# taz.de -- Hendricks will Grundgesetzänderung: Der Bund soll wieder sozial bauen
> Sozialer Wohnungsbau ist Ländersache. Noch. Weil günstiger Wohnraum fehl,
> will Bundesbauministerin Barbara Hendricks den Bund wieder beteiligen.
IMG Bild: Es wird gebaut in Deutschland. Aber nicht genug Wohnraum für sozial Schwache
Berlin dpa | Bundesbauministerin Barbara Hendricks will sozialen
Wohnungsbau wieder zur Gemeinschaftsaufgabe von Bund und Ländern machen –
und erntet dafür sowohl Lob als auch Widerspruch. Die SPD-Politikerin
schlug vor, das Grundgesetz so zu ändern, dass der Bund sich auch über 2019
hinaus engagieren darf.
Wohnungsbau ist seit 2006 in Länderhand, der Bund zahlt bis 2019 sogenannte
Kompensationsmittel. „Der Bedarf ist so riesig, dass die Länder das auf
Dauer nicht allein stemmen können“, schrieb Hendricks am Dienstag [1][auf
Facebook]. Zuvor hatte sie mit den Zeitungen der Funke-Gruppe darüber
gesprochen.
Die Union widersprach. „Die Vermischung von Verantwortlichkeiten von
Aufgaben führt am Ende des Tages nicht zu einem guten Ergebnis“, sagte
Fraktionsvize Ralph Brinkhaus (CDU) der Deutschen Presse-Agentur.
Fraktionsvize Georg Nüßlein (CSU) kritisierte, die SPD habe nur den
sozialen Wohnungsbau im Blick und blockiere etwa beim Baurecht oder der
steuerlichen Förderung. „Wir müssen dafür sorgen, dass Privatinvestoren
wieder investieren.“ Ohne die Stimmen der Union ist die nötige
Grundgesetzänderung nicht möglich.
Unterstützung bekam Hendricks dagegen von der Opposition. Die Länder
bräuchten offensichtlich mehr strukturelle Unterstützung, teilte der
baupolitische Sprecher der Grünen-Fraktion, Chris Kühn, mit.
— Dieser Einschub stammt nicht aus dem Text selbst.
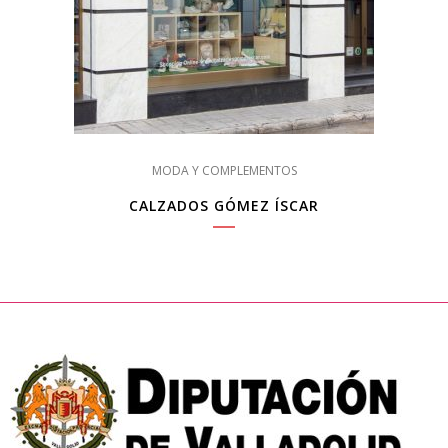
MODA Y COMPLEMENTOS
CALZADOS GÓMEZ ÍSCAR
Auch seine
Kollegin von der Linkspartei, Caren Lay, sagte: „Dass der soziale
Wohnungsbau komplett zur Ländersache gemacht wurde, war ein großer Fehler
der Föderalismusreform.“
## Hunderttausende Wohnungen fehlen
Der Spitzenverband der Wohnungswirtschaft GdW begrüßte den Vorstoß. Manchen
Ländern fehle die Finanzkraft, sagte GdW-Präsident Axel Gedaschko. Daher
müsse der Bund „mit voller Kraft“ mitwirken können. Der Deutsche Mieterbund
äußerte sich ebenfalls zustimmend: „Eine Neuregelung ist dringend
erforderlich.“ Der Neubau von mindestens 100.000 Sozialwohnungen pro Jahr
könne von den Ländern allein nicht realisiert werden, sagte Bundesdirektor
Lukas Siebenkotten.
Dem Mieterbund zufolge fehlen in Deutschland bis zu eine Million Wohnungen,
insbesondere günstige. Demnach müssen jährlich 400.000 Wohnungen neu gebaut
werden, davon 100.000 Sozialwohnungen.
Auch in den Ländern war das Echo geteilt. „Es gibt gute Gründe dafür, dass
die Länder die Kompetenz für den sozialen Wohnungsbau haben“, sagte ein
Sprecher der niedersächsischen Sozialministerin Cornelia Rundt (SPD). Diese
Weichenstellung sollte nicht wieder rückgängig gemacht werden. Zustimmung
gab es dagegen von Berlins Regierendem Bürgermeister Michael Müller und
Bremens Bürgermeister Carsten Sieling (beide SPD). Sieling ist zudem
Vorsitzender der Ministerpräsidentenkonferenz.